- _WRITTEN TASK 1_:
From the Check Permutation page, copy everything from "Solution in C++" down to "the sliding window.".
- _WRITTEN TASK 2_:
According to the Check Permutation page, why is the solution's space complexity O(1)?
[PAGE TEXT]
Chapter 1 - Problem 2.2 - Check Permutation

#leetcode/438 #leetcode/567

Problem

Given a smaller string s1 and a bigger string s2, design an algorithm to find all permutations of the shorter string within the longer one. Return an array of all the start indices of  s1's anagrams in s2.

Solution

The assumptions are the same of Problem 2.1 - Check Permutation.

Solution in C++ with array

This problem is similar to Problem 2.1 - Check Permutation, but here we have to find all the permutation occurences. To do that, we start sliding the window [0..len(s1)] over s2. Every time a letter gets out of the window, we decrease the corresponding counter in the array and when a letter gets in the window, we increase it. Now we just have to compare s1 with the sliding window.

std::vector<int> checkPermutationstring s1, std::string s2 {
    std::vector<int> answer;
    int s1_size = s1.size();
    int s2_size = s2.size();
    
    if(s1_size > s2_size) return {};

    std::array<int, 128> s1_charSet = {};
    std::array<int, 128> s2_charSet = {};

    //initialize s1 and s2 hash maps
    for(int i = 0; i < s1_size; i++) {
        s1_charSet.at(s1.at(i))++;
        s2_charSet.at(s2.at(i))++;
    }

    //first check
    if(s1_charSet == s2_charSet) answer.push_back(0);

    //it's a sliding window, each iteration the window slides at right 
    for(int i = 0; (s1_size + i) < s2_size; i++) { 
        int right_index = (int)s2.at(s1_size + i); //character to add in hash map
        int left_index = (int)s2.at(i); //character to delete in hash map
        s2_charSet.at(right_index)++;
        s2_charSet.at(left_index)--;
        if(s1_charSet == s2_charSet) answer.push_back(i+1);
    }
    return answer;
}

• Time complexity: $O(N)$ (one pass over s1, one pass for s2)
• Space complexity: $O(1)$ (char_set will always have 128 elements)
[/PAGE TEXT]
[MATERIAL SHOWN]
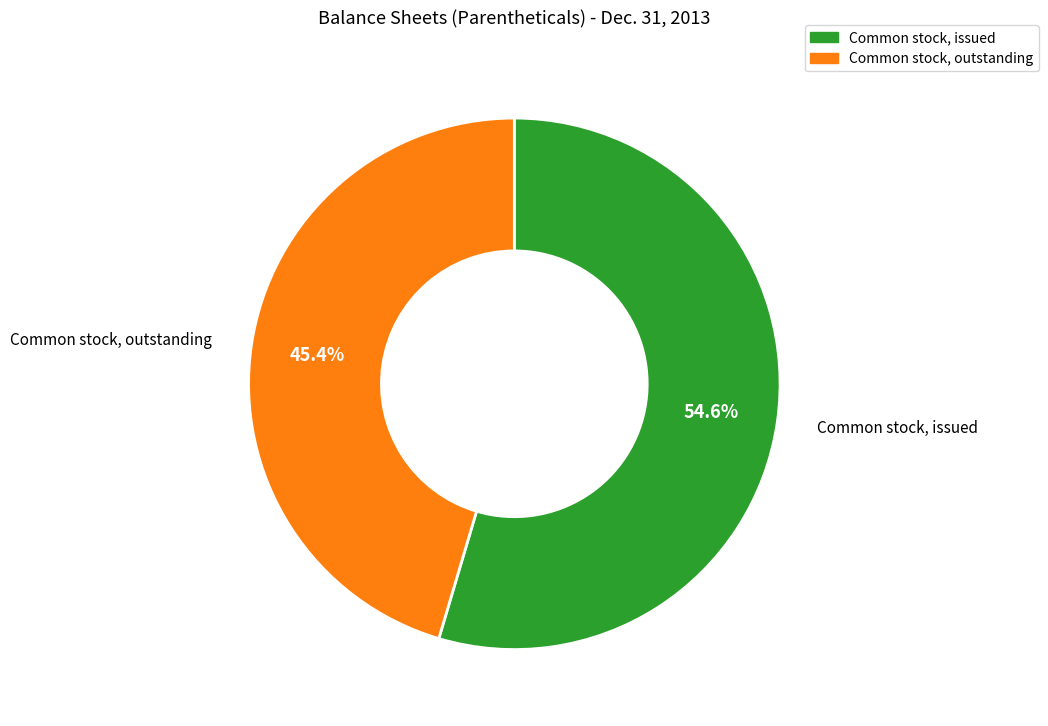

To the nearest percent, what is the average slice percentage?

50%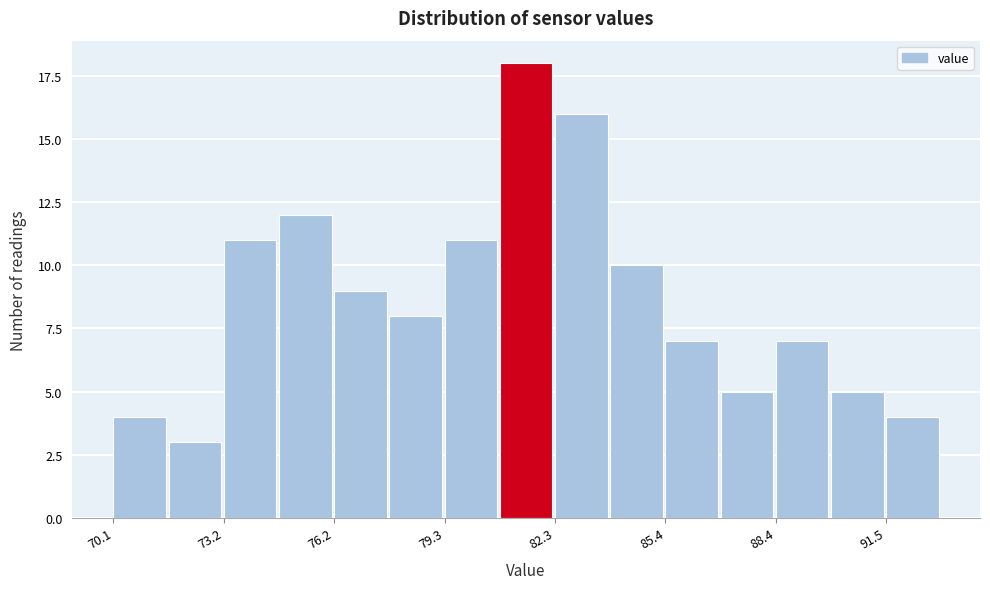

Around what value on the x-axis is the tallest bar? Give the approximate position of its centre, as read against the axis.

81.5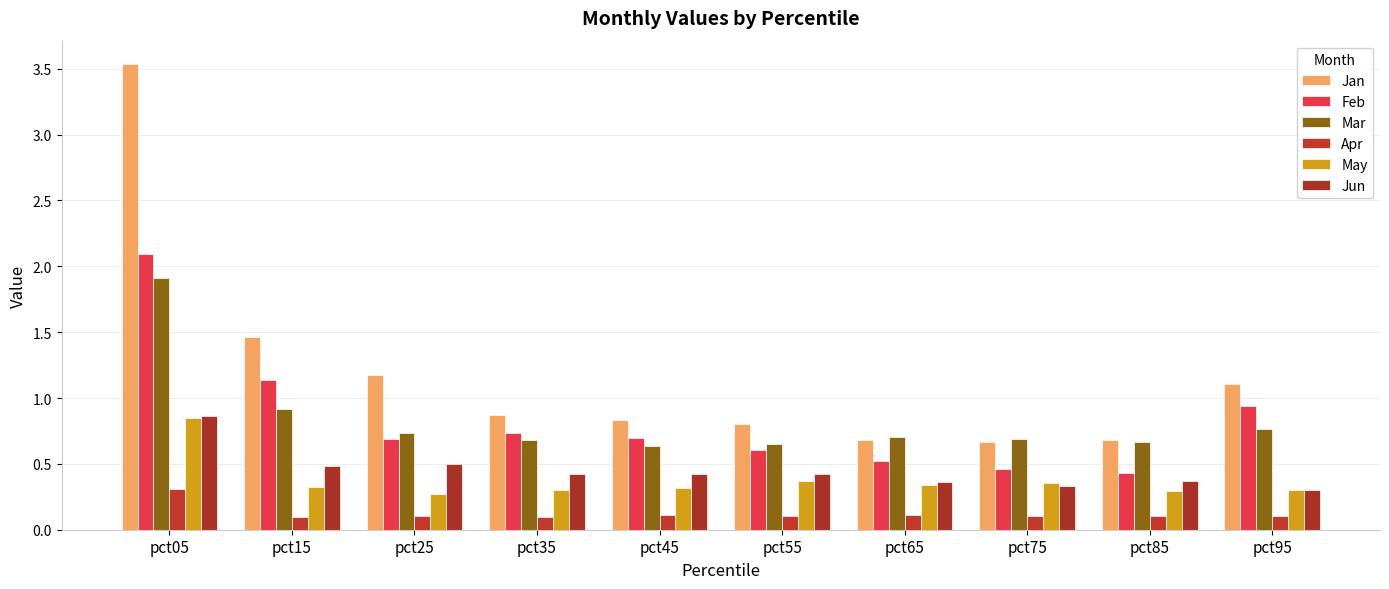

The value of May at pct65 is 0.3. True or false?

True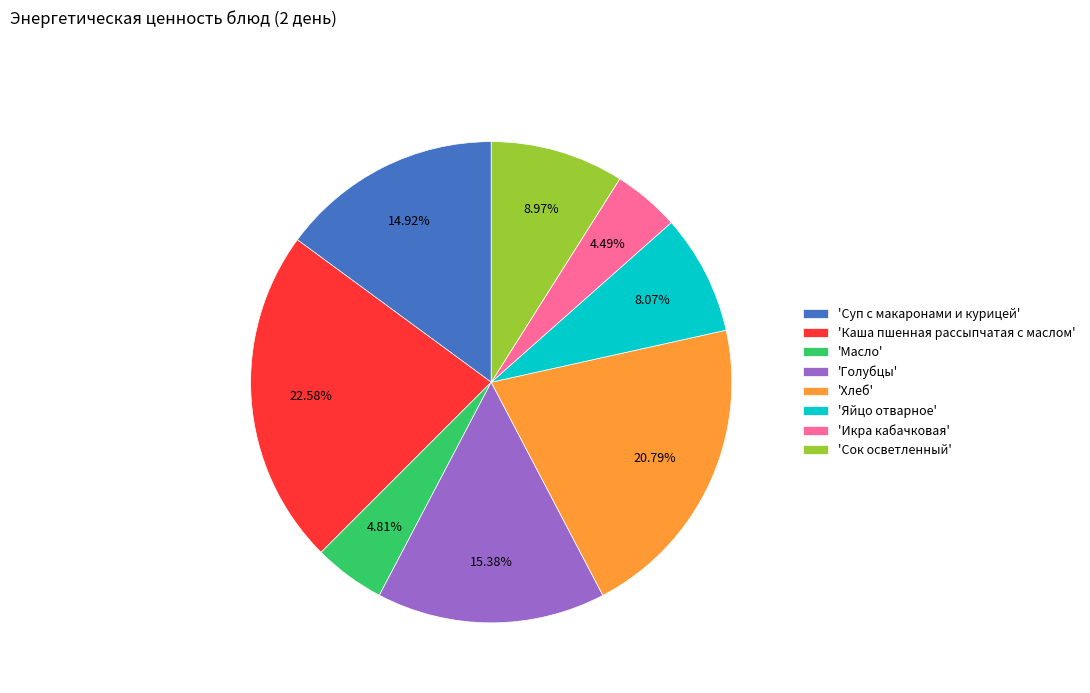

How many slices are in this pie chart?

8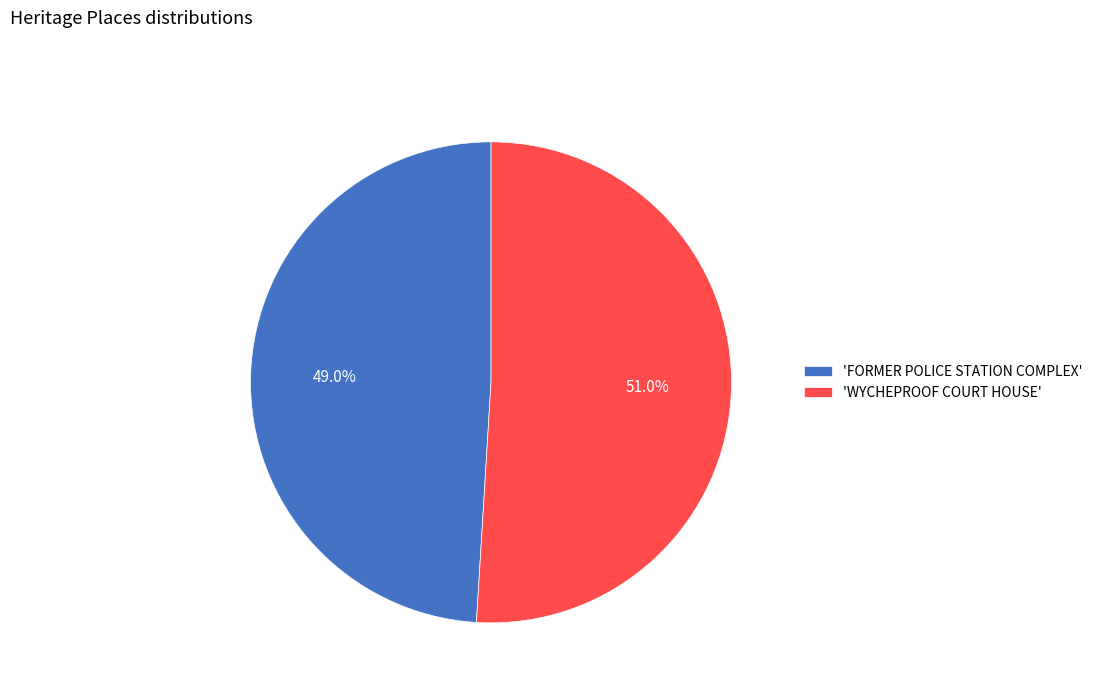

Which slice represents more than half of the pie?

'WYCHEPROOF COURT HOUSE'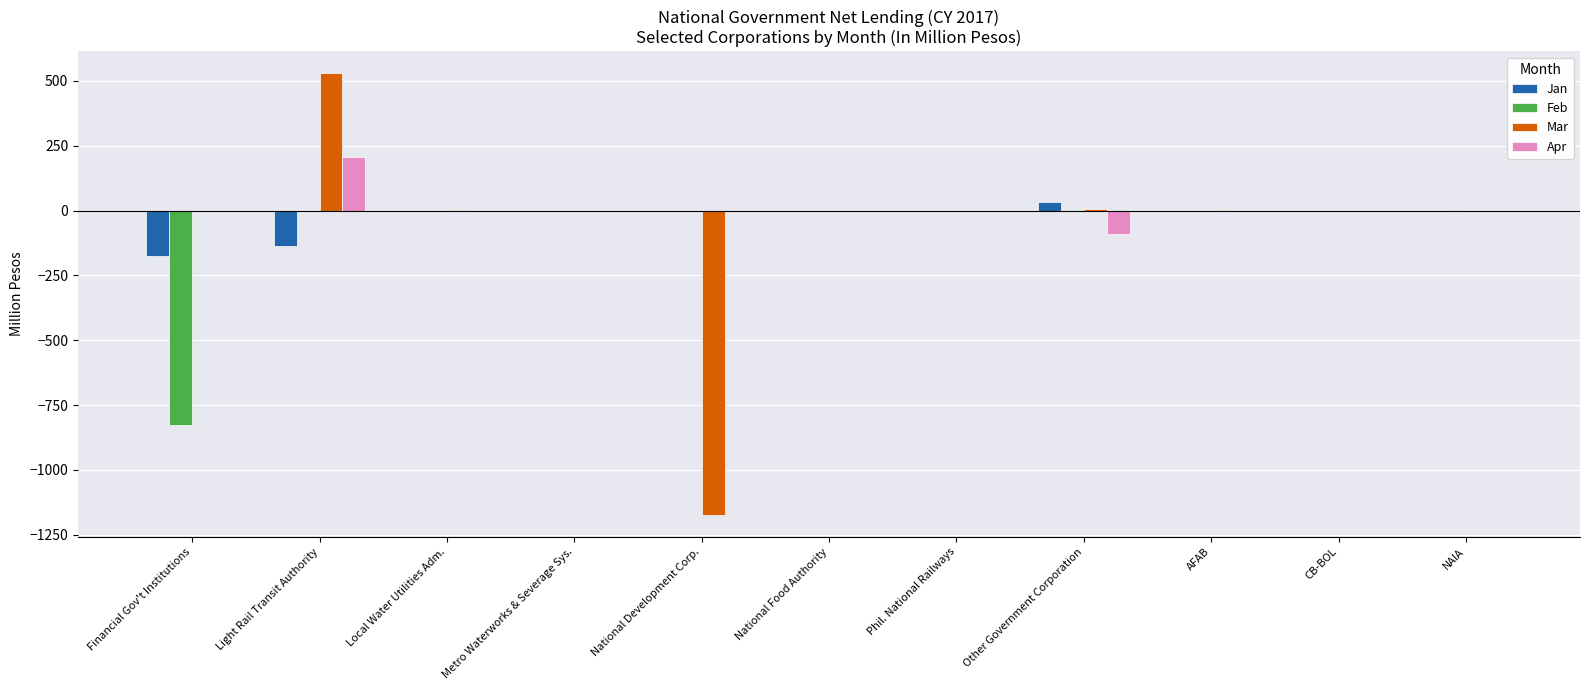

Is the value of Mar at CB-BOL greater than the value of Feb at Financial Gov't Institutions?

Yes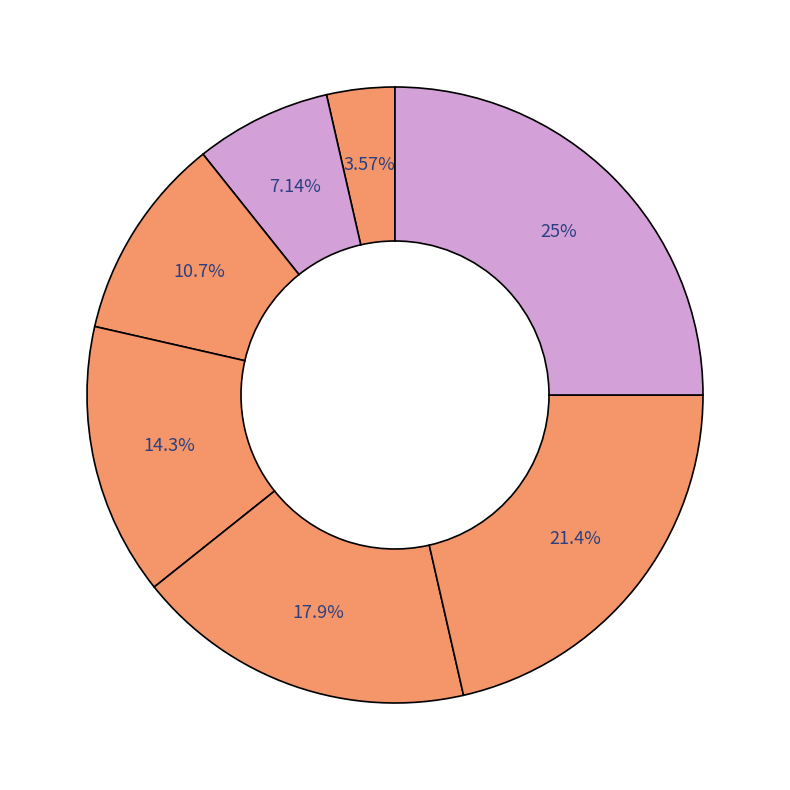

Count the number of slices in the pie.

7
[/MATERIAL SHOWN]
- _ANSWER BOX 1_:
Solution in C++ with array

This problem is similar to Problem 2.1 - Check Permutation, but here we have to find all the permutation occurences. To do that, we start sliding the window [0..len(s1)] over s2. Every time a letter gets out of the window, we decrease the corresponding counter in the array and when a letter gets in the window, we increase it. Now we just have to compare s1 with the sliding window.

- _ANSWER BOX 2_:
The space complexity is O(1) because char_set will always have 128 elements.